======== Excerpt provided

If you need a pdf version of these notes you can get it here

## Vectors and scalars

Vector quantities with number, direction and units:

• Displacement $\vec{r}$ [m]
• Velocity $\vec{v}$ [ms-1]
• Acceleration $\vec{a}$ [ms-2]

Scalar quantities number and units only

• Distance traveled [m]
• Speed [ms-1]

## Graphical representation of vectors and components

It is frequently useful to draw two dimensional vectors as arrows, and to split them in to components that lie along the coordinate axes. The choice of coordinate axes is up to you..but choosing the right ones will make the problem easier or harder.

We can take a look at the acceleration due to gravity as vector using a phone accelerometer, using this tool. (This will work on a idevice with an accelerometer running iOs 4.2 or higher. It also works on Android devices using the default browser and Firefox, but not Chrome). As it turns out even my Mac has an accelerometer in it somewhere!

================
======== Supplied material

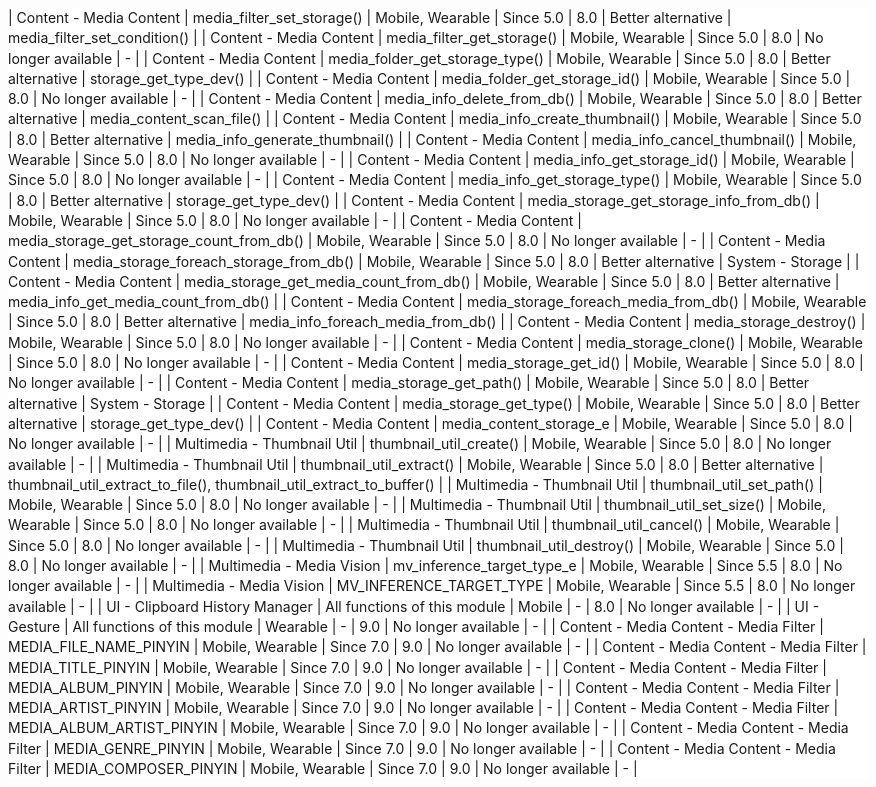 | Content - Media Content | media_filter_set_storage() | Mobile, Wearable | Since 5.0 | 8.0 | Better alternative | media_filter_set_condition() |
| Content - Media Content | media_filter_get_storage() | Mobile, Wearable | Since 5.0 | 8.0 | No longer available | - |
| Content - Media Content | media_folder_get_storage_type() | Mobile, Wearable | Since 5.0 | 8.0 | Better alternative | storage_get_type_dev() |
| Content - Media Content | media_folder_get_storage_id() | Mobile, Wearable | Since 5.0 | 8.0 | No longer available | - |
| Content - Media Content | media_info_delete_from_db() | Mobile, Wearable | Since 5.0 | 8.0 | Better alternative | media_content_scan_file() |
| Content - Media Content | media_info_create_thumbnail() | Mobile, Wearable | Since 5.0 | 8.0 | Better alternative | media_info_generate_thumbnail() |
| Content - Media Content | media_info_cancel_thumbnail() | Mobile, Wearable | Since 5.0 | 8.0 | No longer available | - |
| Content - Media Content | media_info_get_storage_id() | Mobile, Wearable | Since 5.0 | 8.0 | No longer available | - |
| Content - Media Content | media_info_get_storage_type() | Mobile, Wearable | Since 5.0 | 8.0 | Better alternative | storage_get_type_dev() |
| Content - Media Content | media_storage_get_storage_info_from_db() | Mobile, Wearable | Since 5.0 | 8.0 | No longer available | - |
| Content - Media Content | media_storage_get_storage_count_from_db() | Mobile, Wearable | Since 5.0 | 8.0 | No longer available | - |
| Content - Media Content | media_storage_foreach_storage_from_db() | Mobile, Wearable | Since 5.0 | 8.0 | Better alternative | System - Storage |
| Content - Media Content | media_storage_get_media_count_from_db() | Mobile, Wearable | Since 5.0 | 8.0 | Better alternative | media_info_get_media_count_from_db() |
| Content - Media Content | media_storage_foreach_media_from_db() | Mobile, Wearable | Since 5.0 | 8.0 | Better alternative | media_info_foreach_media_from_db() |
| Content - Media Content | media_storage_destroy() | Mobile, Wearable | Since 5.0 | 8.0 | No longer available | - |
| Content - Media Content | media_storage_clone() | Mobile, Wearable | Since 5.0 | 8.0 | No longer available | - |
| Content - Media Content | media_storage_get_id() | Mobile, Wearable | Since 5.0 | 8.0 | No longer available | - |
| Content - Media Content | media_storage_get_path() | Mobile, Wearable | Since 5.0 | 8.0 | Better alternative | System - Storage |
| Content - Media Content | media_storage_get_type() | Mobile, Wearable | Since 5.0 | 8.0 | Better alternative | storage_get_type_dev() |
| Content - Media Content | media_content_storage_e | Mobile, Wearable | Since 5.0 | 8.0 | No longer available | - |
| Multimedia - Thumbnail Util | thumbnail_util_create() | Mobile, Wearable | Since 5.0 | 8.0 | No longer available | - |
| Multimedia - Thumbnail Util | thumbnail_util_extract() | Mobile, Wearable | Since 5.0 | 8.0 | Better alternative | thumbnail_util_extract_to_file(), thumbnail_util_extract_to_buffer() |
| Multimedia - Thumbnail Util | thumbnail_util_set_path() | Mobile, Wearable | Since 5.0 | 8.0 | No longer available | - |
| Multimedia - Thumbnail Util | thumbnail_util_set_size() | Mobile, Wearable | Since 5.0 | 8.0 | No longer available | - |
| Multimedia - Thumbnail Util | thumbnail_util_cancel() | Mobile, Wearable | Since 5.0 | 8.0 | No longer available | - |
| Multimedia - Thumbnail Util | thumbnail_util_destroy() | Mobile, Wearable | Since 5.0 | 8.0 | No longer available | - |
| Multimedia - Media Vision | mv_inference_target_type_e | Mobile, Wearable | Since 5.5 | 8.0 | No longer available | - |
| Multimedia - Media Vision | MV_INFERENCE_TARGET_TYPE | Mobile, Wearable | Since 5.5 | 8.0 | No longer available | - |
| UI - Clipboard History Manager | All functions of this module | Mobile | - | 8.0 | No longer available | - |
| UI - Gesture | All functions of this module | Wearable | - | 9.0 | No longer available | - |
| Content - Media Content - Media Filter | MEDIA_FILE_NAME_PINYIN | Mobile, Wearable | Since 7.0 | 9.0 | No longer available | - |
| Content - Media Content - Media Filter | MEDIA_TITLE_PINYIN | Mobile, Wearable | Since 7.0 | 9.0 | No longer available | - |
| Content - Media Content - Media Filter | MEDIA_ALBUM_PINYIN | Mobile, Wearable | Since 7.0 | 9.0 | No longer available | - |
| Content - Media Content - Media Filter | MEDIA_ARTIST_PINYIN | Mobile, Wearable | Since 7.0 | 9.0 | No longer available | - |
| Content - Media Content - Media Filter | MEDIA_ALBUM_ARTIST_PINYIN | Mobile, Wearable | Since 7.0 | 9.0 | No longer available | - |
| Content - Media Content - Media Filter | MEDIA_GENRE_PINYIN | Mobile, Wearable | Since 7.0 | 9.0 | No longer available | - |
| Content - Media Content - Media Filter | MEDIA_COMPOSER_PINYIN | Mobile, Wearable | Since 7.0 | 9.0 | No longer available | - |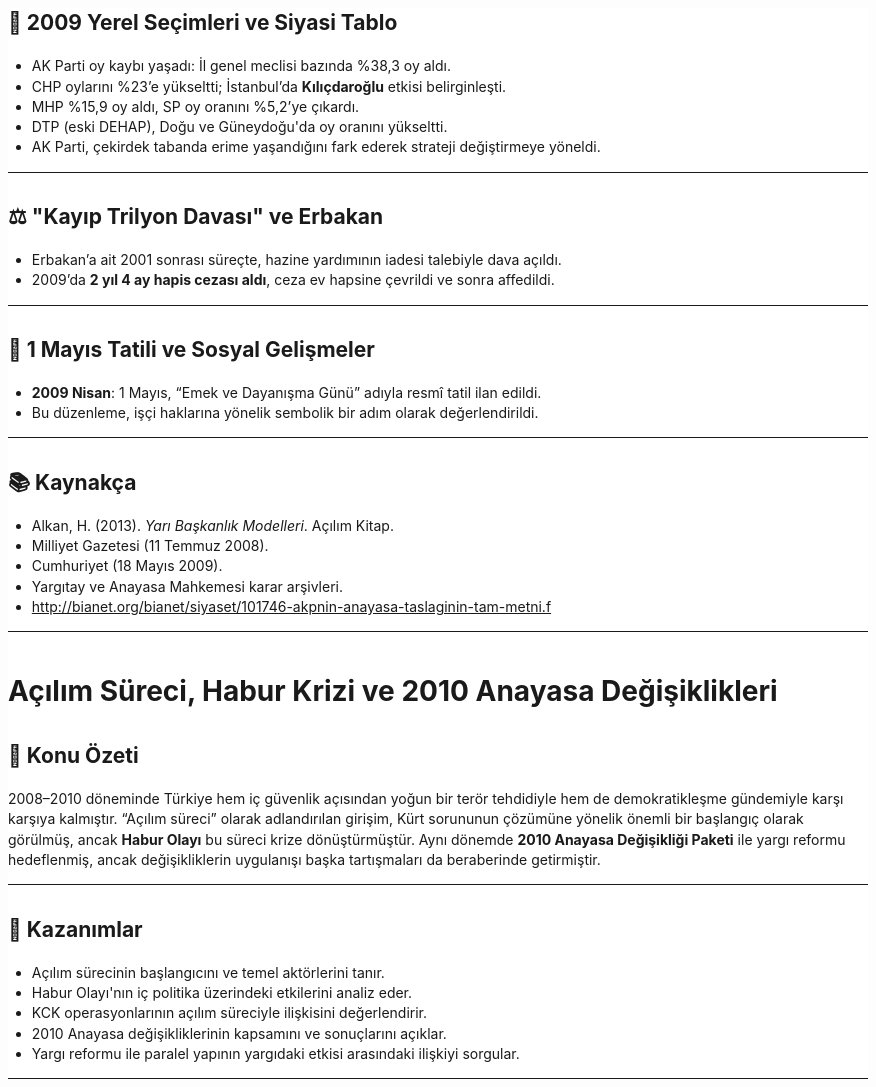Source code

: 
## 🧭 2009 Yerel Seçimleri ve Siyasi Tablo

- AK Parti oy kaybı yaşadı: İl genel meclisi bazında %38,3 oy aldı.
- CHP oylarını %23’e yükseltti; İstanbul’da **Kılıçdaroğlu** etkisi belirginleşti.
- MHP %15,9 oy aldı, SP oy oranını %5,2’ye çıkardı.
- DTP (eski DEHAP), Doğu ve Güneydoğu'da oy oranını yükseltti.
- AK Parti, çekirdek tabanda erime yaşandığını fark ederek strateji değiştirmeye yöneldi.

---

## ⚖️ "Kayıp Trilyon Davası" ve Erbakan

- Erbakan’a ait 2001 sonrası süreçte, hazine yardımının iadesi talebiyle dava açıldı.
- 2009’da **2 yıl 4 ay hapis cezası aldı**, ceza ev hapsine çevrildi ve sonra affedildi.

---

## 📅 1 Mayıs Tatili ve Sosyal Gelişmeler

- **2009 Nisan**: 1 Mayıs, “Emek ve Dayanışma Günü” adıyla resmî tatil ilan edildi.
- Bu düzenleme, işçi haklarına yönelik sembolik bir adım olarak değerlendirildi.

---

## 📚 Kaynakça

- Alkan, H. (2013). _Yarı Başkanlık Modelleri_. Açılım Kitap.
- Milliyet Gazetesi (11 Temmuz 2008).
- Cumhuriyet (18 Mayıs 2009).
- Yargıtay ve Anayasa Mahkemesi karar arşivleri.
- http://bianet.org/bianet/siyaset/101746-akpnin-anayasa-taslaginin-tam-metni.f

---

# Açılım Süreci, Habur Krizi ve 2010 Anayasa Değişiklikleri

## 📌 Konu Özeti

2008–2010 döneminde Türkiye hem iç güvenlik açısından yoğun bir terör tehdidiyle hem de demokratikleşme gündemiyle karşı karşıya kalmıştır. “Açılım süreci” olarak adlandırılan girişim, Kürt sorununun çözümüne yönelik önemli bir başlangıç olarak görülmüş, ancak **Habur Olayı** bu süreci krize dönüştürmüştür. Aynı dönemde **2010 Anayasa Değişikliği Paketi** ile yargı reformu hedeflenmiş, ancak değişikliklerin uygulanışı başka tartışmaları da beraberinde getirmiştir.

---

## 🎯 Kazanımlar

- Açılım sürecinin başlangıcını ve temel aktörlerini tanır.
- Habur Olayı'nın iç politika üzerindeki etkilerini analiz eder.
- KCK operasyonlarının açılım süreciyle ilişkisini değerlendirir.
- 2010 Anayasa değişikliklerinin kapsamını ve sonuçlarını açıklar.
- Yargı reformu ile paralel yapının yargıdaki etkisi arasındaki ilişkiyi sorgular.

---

================

The problem: In the notes on vectors and scalars, which Android browser does the accelerometer tool not work with? Please answer briefly. You won't need the records for this.

Your solution: Chrome.